When I first read the Alice books, I was rather confused by the White King’s two messengers, Haigha and Hatta. We’re informed that Haigha’s name is pronounced to rhyme with “mayor,” which doesn’t make a whole lot of sense to an American child. When you do pronounce it that way, though, it sounds like “hare” in two syllables, while “Hatta” is similar to “hatter.” In fact, these messengers are none other than the March Hare and Mad Hatter from the first book, a fact that’s obvious to anyone reading an edition with the original John Tenniel illustrations, but not so much when your copy is illustrated sparsely.
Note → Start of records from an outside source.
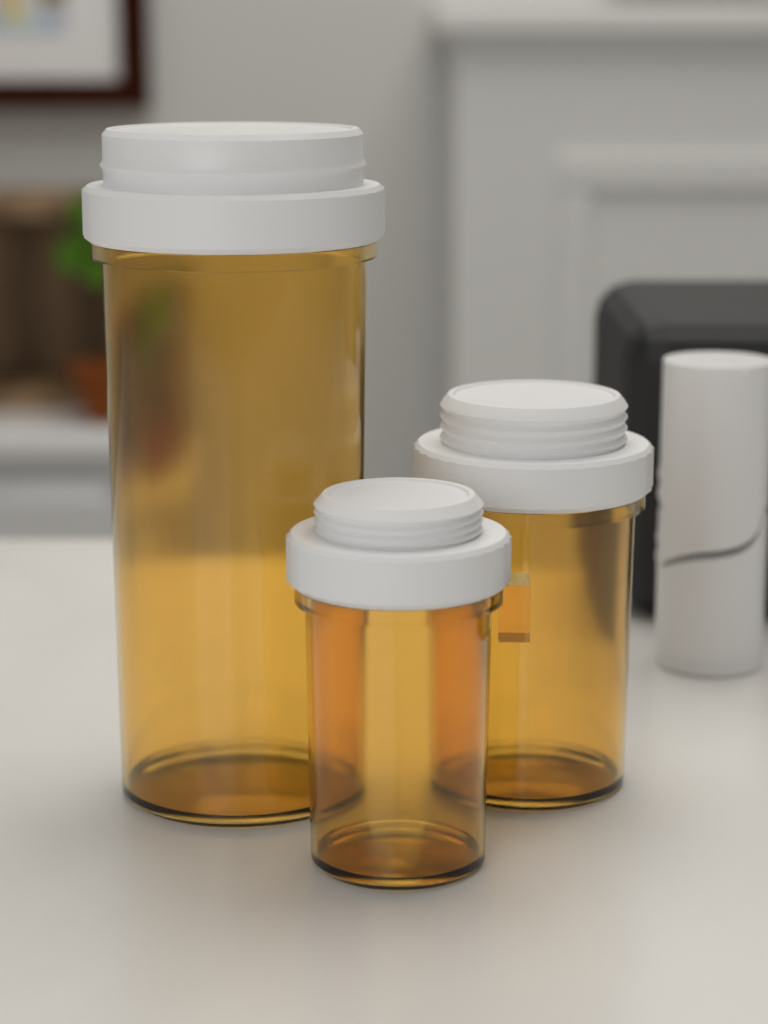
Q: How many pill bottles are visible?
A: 3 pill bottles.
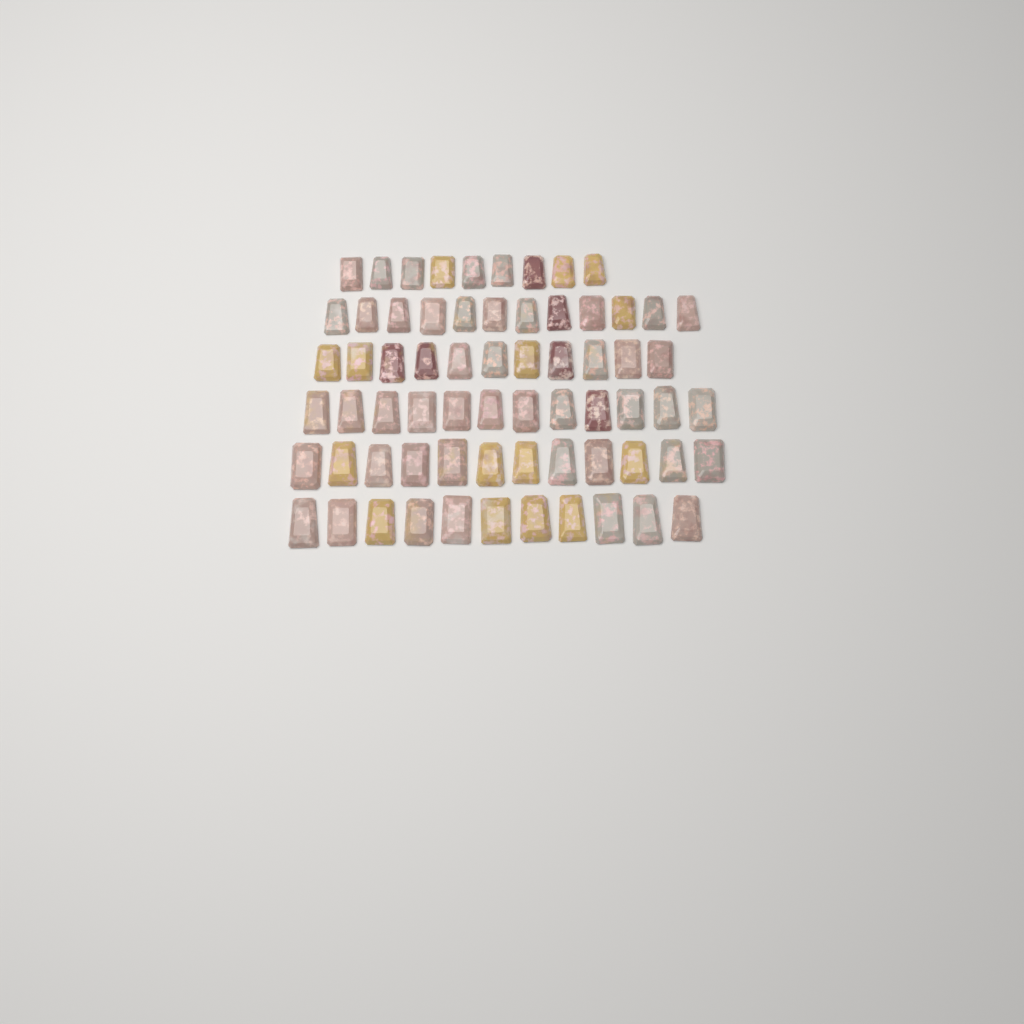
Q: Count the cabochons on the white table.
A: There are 67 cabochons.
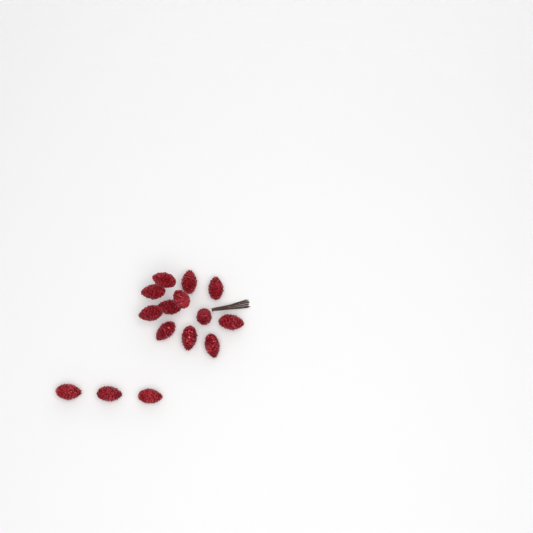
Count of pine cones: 15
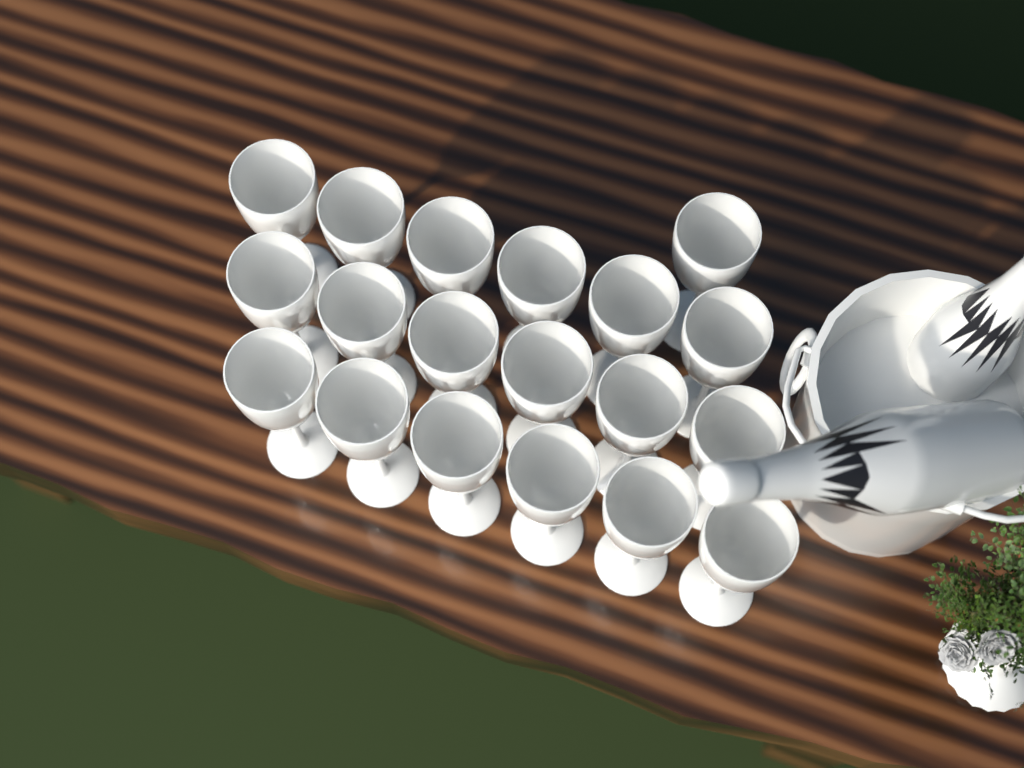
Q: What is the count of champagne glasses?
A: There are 19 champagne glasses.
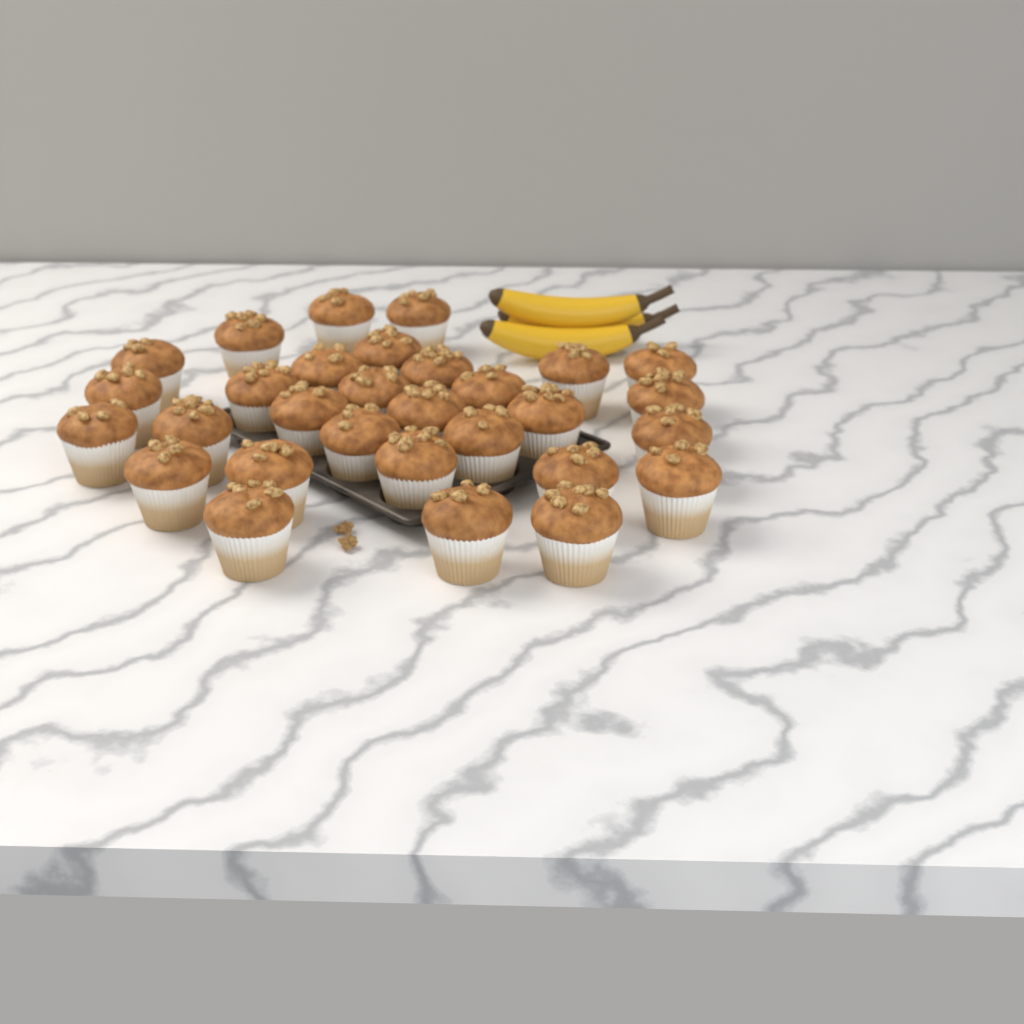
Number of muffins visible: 30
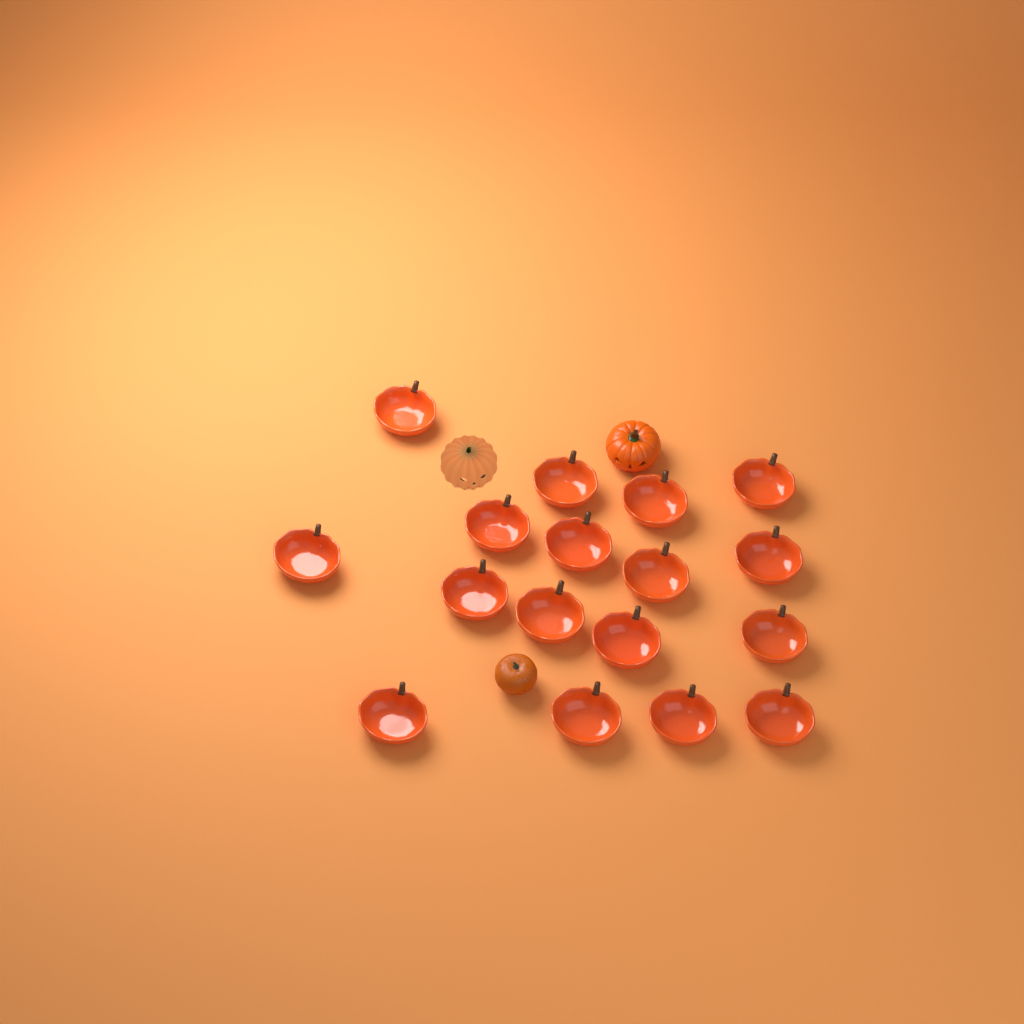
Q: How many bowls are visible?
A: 17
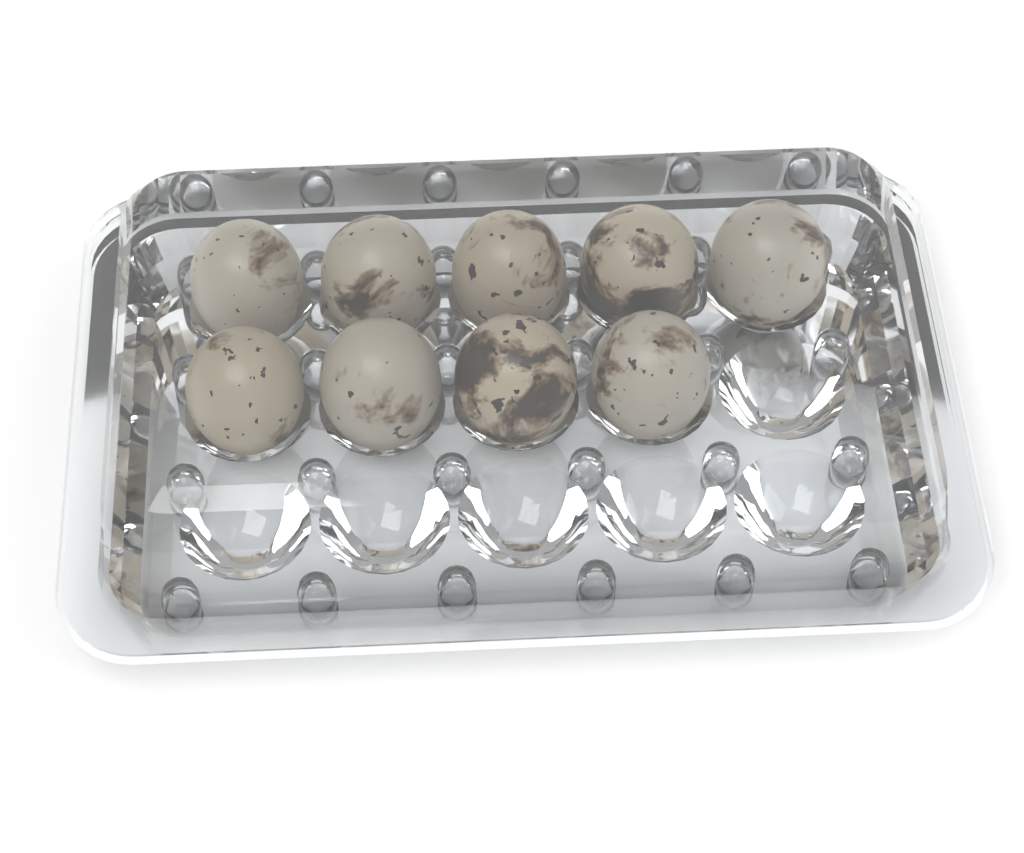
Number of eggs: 9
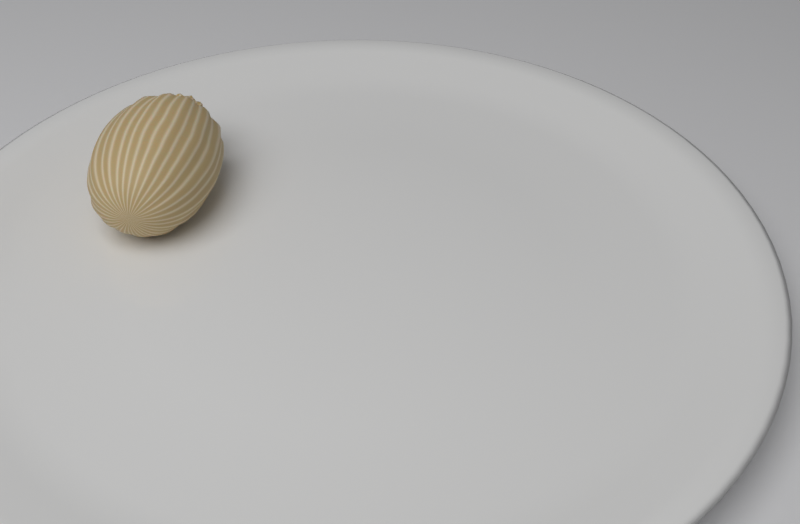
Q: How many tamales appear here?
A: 1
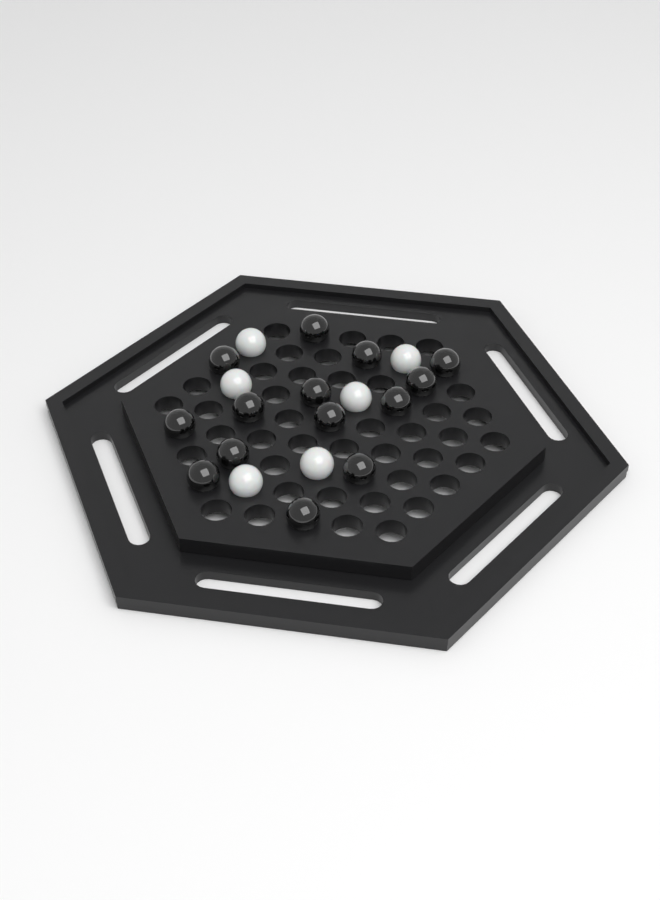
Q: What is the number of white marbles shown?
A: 6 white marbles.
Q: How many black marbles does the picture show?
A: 14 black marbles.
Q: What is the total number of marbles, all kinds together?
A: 20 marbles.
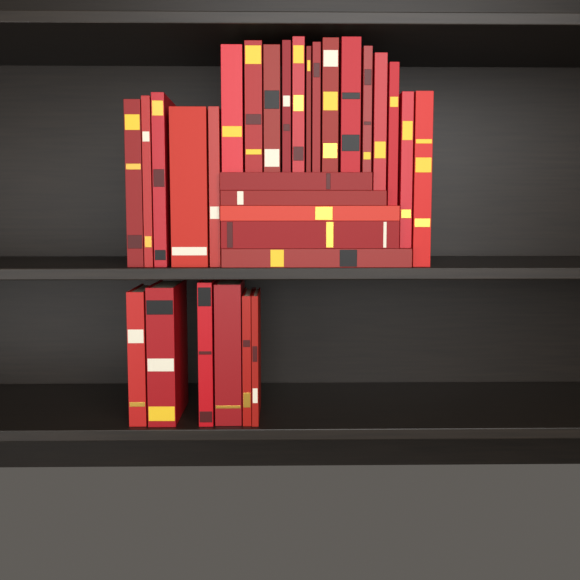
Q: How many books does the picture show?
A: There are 30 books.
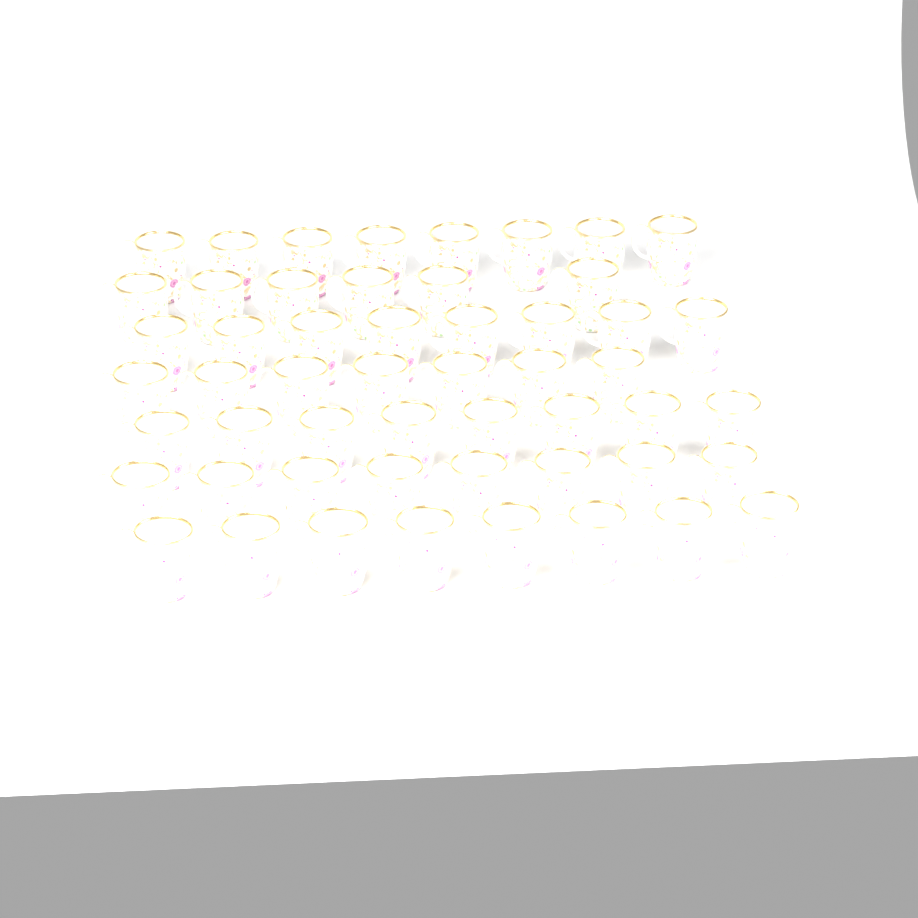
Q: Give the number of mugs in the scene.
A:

It wasn’t until I read my grandmother’s copy of The Annotated Alice that I picked up on the connection, and I don’t know that I’m the only one who missed it. As you know if you’ve been reading my blog, I recently watched the 1985 television adaptation of Alice in Wonderland, and that has only one messenger, although the other one is mentioned. His name is established as Haigha, but he’s an ordinary human rather than a hare. He is, in fact, played by a young John Stamos, a few years before Full House started.

The Hatter and Hare do reappear in the banquet scene, so whether the creators of the movie didn’t pick up on the connection or chose to ignore it, I don’t know.


For that matter, it’s not entirely clear why Lewis Carroll would have the Hatter and Hare reappear, and as Anglo-Saxon messengers at that. Martin Gardner reports that studies of the Anglo-Saxon period were in vogue at the time Carroll wrote, and Carroll describes Haigha’s “Anglo-Saxon attitudes” in this fashion: “For the Messenger kept skipping up and down, and wriggling like an eel, as he came along with his great hands spread out like fans on each side.” This is apparently a reference to how people look in Anglo-Saxon art, as seen in the Bayeux Tapestry.

There are some more examples of these Anglo-Saxon attitudes in art on this page.

Finally, I’ll mention that the second volume of The Oz-Wonderland Chronicles: Jack & Cat Tales contains a short comic that ties together the characters’ roles in both Alice’s Adventures in Wonderland and Through the Looking-Glass, and humorously follows up on the White Queen’s account of Hatta’s prison sentence.